Since President Obama nominated him to become the nation's 24th secretary of defense, Republicans, particularly those on the Senate Armed Services Committee, have impugned Senator Chuck Hagel's policy positions, his character, and even his patriotism. Last week, Senate Republicans filibustered his nomination, thus delaying his confirmation at least another 10 days.
Senator James Inhofe, the committee's ranking member, claimed that Hagel's policy work is out of the mainstream and that he subscribes to a worldview predicated on appeasing our adversaries and shunning our friends. To prove this claim, Inhofe noted that Hagel's nomination has been endorsed by the Iranian Foreign Ministry, arguing that "you cannot get any cozier than that."
The newly-minted senator from Texas, Ted Cruz, argued that Hagel's confirmation will make military conflict in the next four years substantially more likely by encouraging Iran to speed up its nuclear program. Cruz also accused Hagel of getting cozy with terrorists and countries that oppose U.S. interests, even demanding to know if any of his income over the last five years could have come "directly from North Korea."

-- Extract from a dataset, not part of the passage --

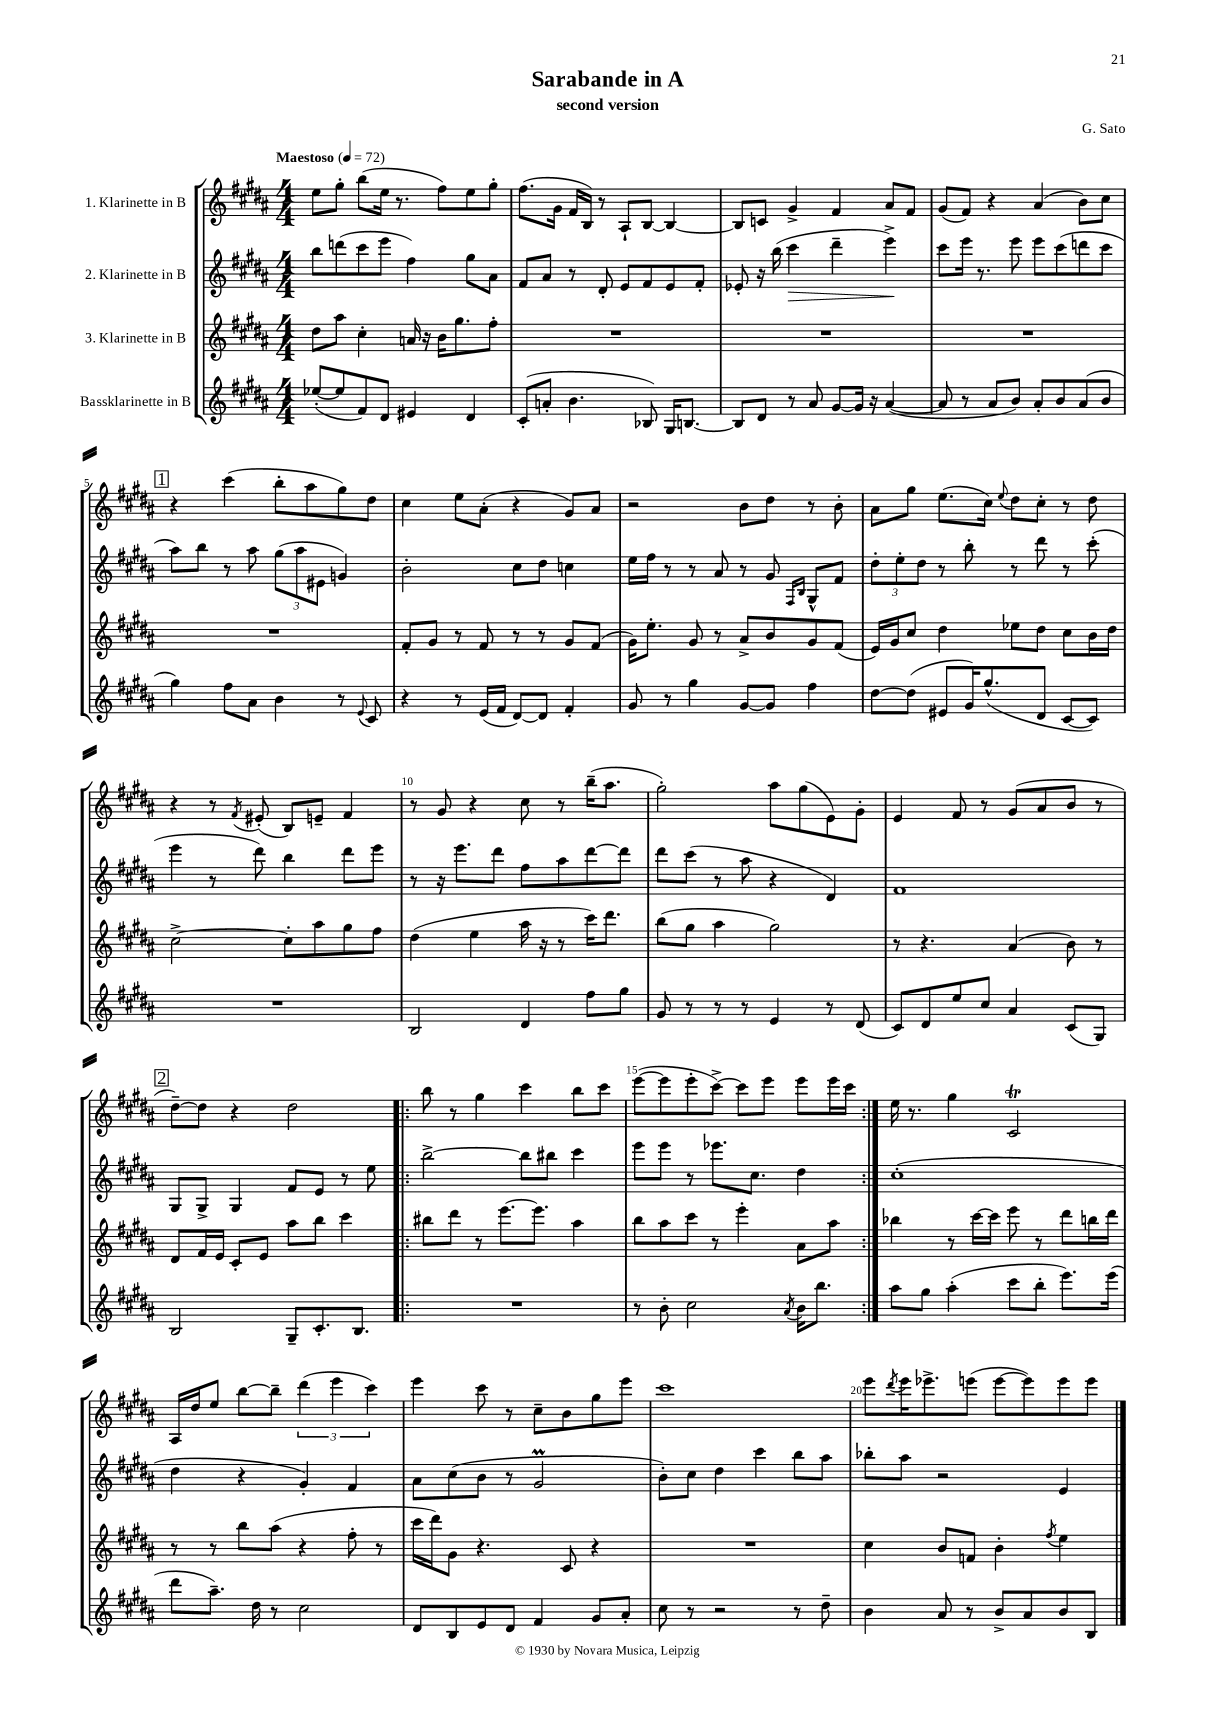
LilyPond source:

Finally, in their questioning during his confirmation hearing, Senators John McCain and Lindsey Graham, haranguing and interrupting, treated Senator Hagel as if he were on trial, rather than a distinguished public servant and war hero once again answering his nation's call to serve. To his credit, McCain did chastise his Republican colleagues for impugning Hagel's character and his integrity in the committee meeting to vote on his nomination. But that didn't make up for the way he treated Hagel during the hearings.
While Hagel had to play defense during the hearing, that will change when he gets to the Pentagon. Based upon his past experience in business, the non-profit world, and the Senate, he will be a take-charge leader, and one of his challenges will be reducing defense spending. And his choices could hurt the constituents of the very officials who have done the most to hurt him.
Neither Hagel, nor any secretary of defense, can close military bases unilaterally, but he can have a large impact on which bases are part of the list that is sent to the Base Realignment and Closure Commission. In 1995, then-Secretary of Defense William Perry resisted pressure from some in the Air Force to place two major logistics bases in Texas and California on the list. When the commission overruled Perry and put them back on the list for closure, Perry mitigated the economic impact on the states by privatizing the bases. Similarly, even before unveiling his list in 2005, Secretary of Defense Rumsfeld made it known that Ellsworth Air Force Base in South Dakota would be on the closure list. Although the commission refused to support this, the commotion surrounding the decision undermined Minority Leader Senator Tom Daschle's 2004 reelection bid, which he lost.
Secretaries can also exert significant economic influence on states and districts by transferring units from one base to another or by disestablishing units altogether. Secretary Gates moved the homeport of a carrier from Norfolk, Virginia to Jacksonville, Florida and decided where in the country units being withdrawn from Japan or Germany would be relocated. Secretary Panetta tried to disband several Air National Guard units.